Managing L2TP VPN

Purpose: Configure Layer 2 Tunneling Protocol Virtual Private Network (L2TP VPN) with IPsec to use as a VPN from remote Windows clients.

Note:

To configure L2TP VPNs, the Cloud Edge gateway appliance must be in routing mode.

Location: Gateways > (gateway name) > USER VPN > L2TP VPN > General

  1. Optionally enable L2TP VPN.
  2. Select one of the following in the drop-down menu for Assign IP address using:
    • IP address pool and then enter the IPv4 address range for the pool in Client network pool.

    • DHCP server and then enter the DHCP server in DHCP server and the interface in Via interface.

    Important:

    Whether you use an IP address pool or a DHCP server to assign IP addresses, the assigned IP addresses must be part of an independent network segment (the network segment is different from network segments used on any other interface).
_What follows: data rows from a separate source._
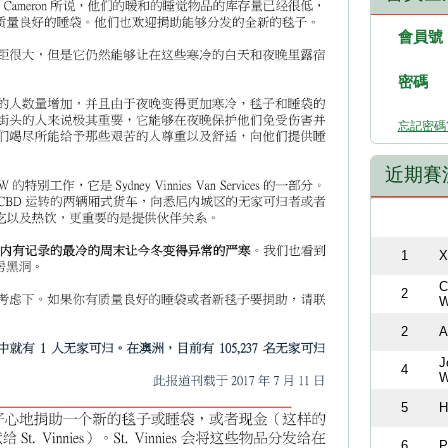
會員號
密碼
忘記密碼
近期賽
1
X
C
2
W
2
A
J
4
W
5
H
6
P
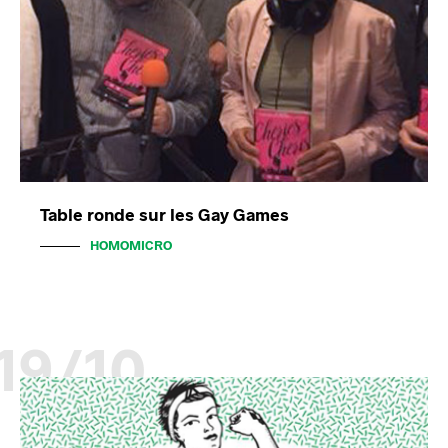
Table ronde sur les Gay Games
HOMOMICRO
19/10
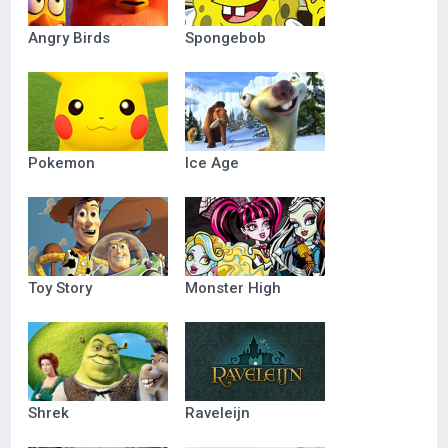
Angry Birds
Spongebob
Pokemon
Ice Age
Toy Story
Monster High
Shrek
Raveleijn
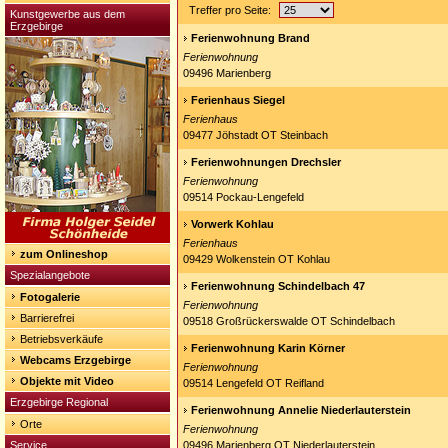
Treffer pro Seite:
Kunstgewerbe aus dem
Erzgebirge
Ferienwohnung Brand
Ferienwohnung
09496 Marienberg
Ferienhaus Siegel
Ferienhaus
09477 Jöhstadt OT Steinbach
Ferienwohnungen Drechsler
Ferienwohnung
09514 Pockau-Lengefeld
Vorwerk Kohlau
Ferienhaus
zum Onlineshop
09429 Wolkenstein OT Kohlau
Spezialangebote
Ferienwohnung Schindelbach 47
Fotogalerie
Ferienwohnung
Barrierefrei
09518 Großrückerswalde OT Schindelbach
Betriebsverkäufe
Ferienwohnung Karin Körner
Webcams Erzgebirge
Ferienwohnung
Objekte mit Video
09514 Lengefeld OT Reifland
Erzgebirge Regional
Ferienwohnung Annelie Niederlauterstein
Orte
Ferienwohnung
Service
09496 Marienberg OT Niederlauterstein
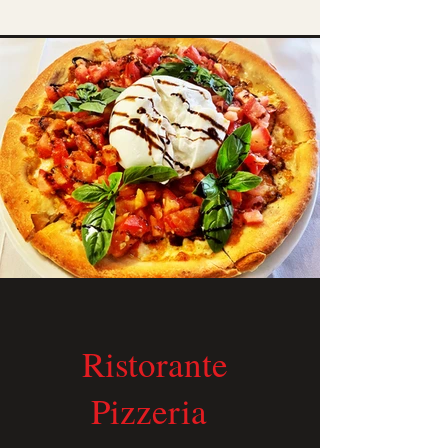
Ristorante
Pizzeria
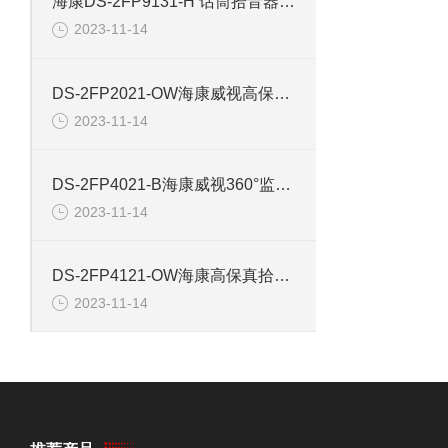
海康DS-2FP9131-H 话筒拾音器前级鹅颈麦克风
2023-11-14
DS-2FP2021-OW海康威视高保真防水拾音器
2023-11-14
DS-2FP4021-B海康威视360°监控拾音器
2023-11-14
DS-2FP4121-OW海康高保真拾音头高效降噪拾音器
2023-11-14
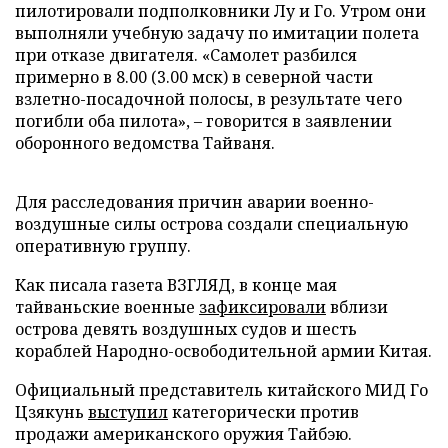
пилотировали подполковники Лу и Го. Утром они
выполняли учебную задачу по имитации полета
при отказе двигателя. «Самолет разбился
примерно в 8.00 (3.00 мск) в северной части
взлетно-посадочной полосы, в результате чего
погибли оба пилота», – говорится в заявлении
оборонного ведомства Тайваня.
Для расследования причин аварии военно-
воздушные силы острова создали специальную
оперативную группу.
Как писала газета ВЗГЛЯД, в конце мая
тайваньские военные
зафиксировали
вблизи
острова девять воздушных судов и шесть
кораблей Народно-освободительной армии Китая.
Официальный представитель китайского МИД Го
Цзякунь
выступил
категорически против
продажи американского оружия Тайбэю.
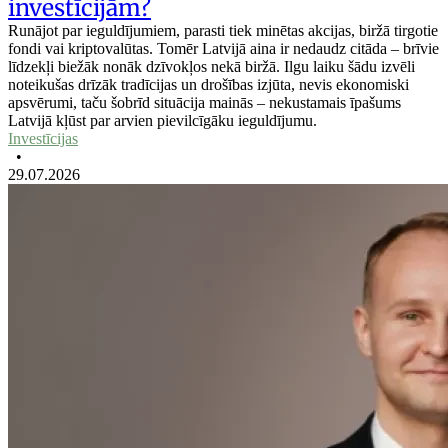
investīcijām?
Runājot par ieguldījumiem, parasti tiek minētas akcijas, biržā tirgotie
fondi vai kriptovalūtas. Tomēr Latvijā aina ir nedaudz citāda – brīvie
līdzekļi biežāk nonāk dzīvokļos nekā biržā. Ilgu laiku šādu izvēli
noteikušas drīzāk tradīcijas un drošības izjūta, nevis ekonomiski
apsvērumi, taču šobrīd situācija mainās – nekustamais īpašums
Latvijā kļūst par arvien pievilcīgāku ieguldījumu.
Investīcijas
•
29.07.2026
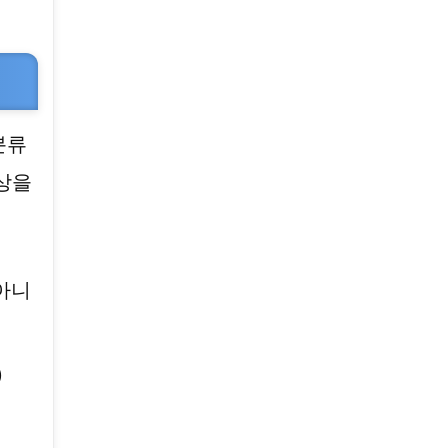
분류
상을
] 아니
)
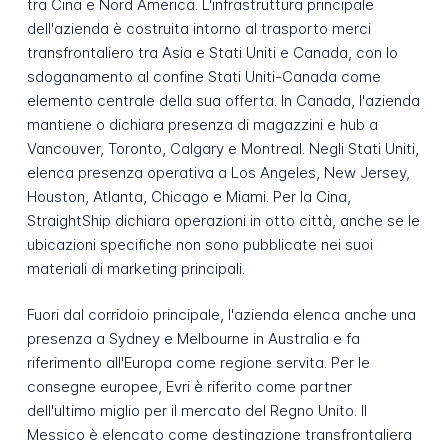
tra Cina e Nord America. L'infrastruttura principale
dell'azienda è costruita intorno al trasporto merci
transfrontaliero tra Asia e Stati Uniti e Canada, con lo
sdoganamento al confine Stati Uniti-Canada come
elemento centrale della sua offerta. In Canada, l'azienda
mantiene o dichiara presenza di magazzini e hub a
Vancouver, Toronto, Calgary e Montreal. Negli Stati Uniti,
elenca presenza operativa a Los Angeles, New Jersey,
Houston, Atlanta, Chicago e Miami. Per la Cina,
StraightShip dichiara operazioni in otto città, anche se le
ubicazioni specifiche non sono pubblicate nei suoi
materiali di marketing principali.
Fuori dal corridoio principale, l'azienda elenca anche una
presenza a Sydney e Melbourne in Australia e fa
riferimento all'Europa come regione servita. Per le
consegne europee, Evri è riferito come partner
dell'ultimo miglio per il mercato del Regno Unito. Il
Messico è elencato come destinazione transfrontaliera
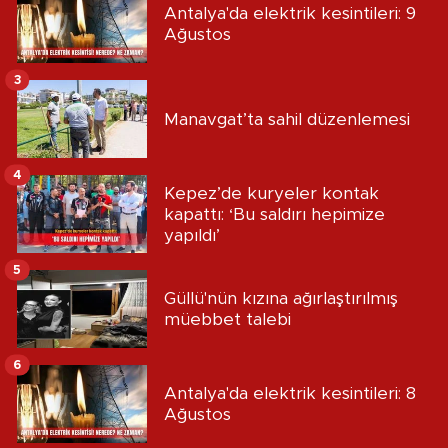
Antalya'da elektrik kesintileri: 9
Ağustos
3
Manavgat’ta sahil düzenlemesi
4
Kepez’de kuryeler kontak
kapattı: ‘Bu saldırı hepimize
yapıldı’
5
Güllü'nün kızına ağırlaştırılmış
müebbet talebi
6
Antalya'da elektrik kesintileri: 8
Ağustos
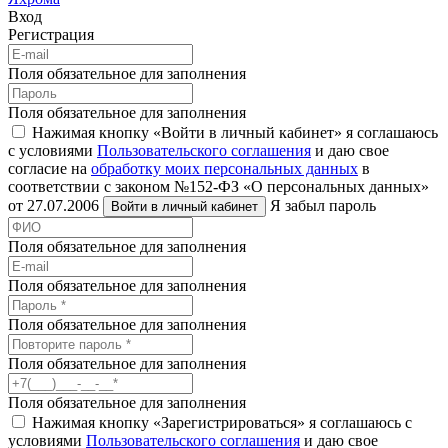
Вход
Регистрация
Поля обязательное для заполнения
Поля обязательное для заполнения
Нажимая кнопку «Войти в личный кабинет» я соглашаюсь
с условиями
Пользовательского соглашения
и даю свое
согласие на
обработку моих персональных данных
в
соответствии с законом №152-ФЗ «О персональных данных»
от 27.07.2006
Я забыл пароль
Войти в личный кабинет
Поля обязательное для заполнения
Поля обязательное для заполнения
Поля обязательное для заполнения
Поля обязательное для заполнения
Поля обязательное для заполнения
Нажимая кнопку «Зарегистрироваться» я соглашаюсь с
условиями
Пользовательского соглашения
и даю свое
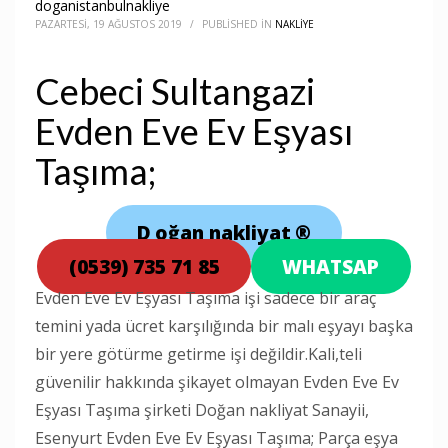
doganistanbulnakliye
PAZARTESI, 19 AĞUSTOS 2019
/
PUBLISHED IN
NAKLIYE
Cebeci Sultangazi
Evden Eve Ev Eşyası
Taşıma;
D
oğan nakliyat
®
(0539) 735 71 85
WHATSAP
Evden Eve Ev Eşyası Taşıma işi sadece bir araç
temini yada ücret karşılığında bir malı eşyayı başka
bir yere götürme getirme işi değildir.Kali,teli
güvenilir hakkında şikayet olmayan Evden Eve Ev
Eşyası Taşıma şirketi Doğan nakliyat Sanayii,
Esenyurt Evden Eve Ev Eşyası Taşıma; Parça eşya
  3. Enter a key known to both endpoints in Preshared key.

    The key is used to authenticate the L2TP endpoints while establishing the connection.

    Before establishing the connection, the remote user must provide authentication credentials using a Cloud Edge hosted user.

  4. Configure advanced settings.
    • Primary DNS server and Secondary DNS server

      If both the Primary DNS server and Secondary DNS server are left blank, the gateway’s default DNS servers are used as L2TP DNS servers.

    • Primary WINS server and Secondary WINS server

    • MTU

      Supported values are 500 through 1400. This is a required field. The MTU field cannot be left blank.

    • Enable L2TP debug mode

    • Enable dead peer detection

      Dead peer detection identifies inactive or unavailable VPN peers and can help restore resources that are lost when a peer is unavailable. Selecting Enable dead peer detection reestablishes VPN tunnels on idle connections and cleans up dead VPN peers if required.

      Use this option to keep the tunnel connection open when no traffic is being generated inside the tunnel.

    • Enable network masquerade

    • IKE Authentication algorithm

      • MD5

      • SHA1

      • SHA-256

      • SHA-512

      SHA1 is the default.

      See Authentication Algorithms.

    • IPsec authentication algorithm

      • MD5

      • SHA1

      • SHA-256

      • SHA-512

      SHA1 is the default.

    • IKE Debugging

      Enable or disable IKE debugging.

  5. Click Save.

If you do not want all traffic to route through the VPN tunnel, you can configure split tunneling on the Windows client.

  • You must first configure L2TP on the client and connect the L2TP VPN.

  • Disconnect the L2TP connection and right-click on the L2TP new connection and select Properties.

  • You can then select Internet Protocol Version 4 (TCP/IPv4) and click on Properties and then on Advanced.

  • You can deselect Use default gateway on remote network to enable split tunneling. Only traffic destined for the gateway's internal network will route through the L2TP gateway.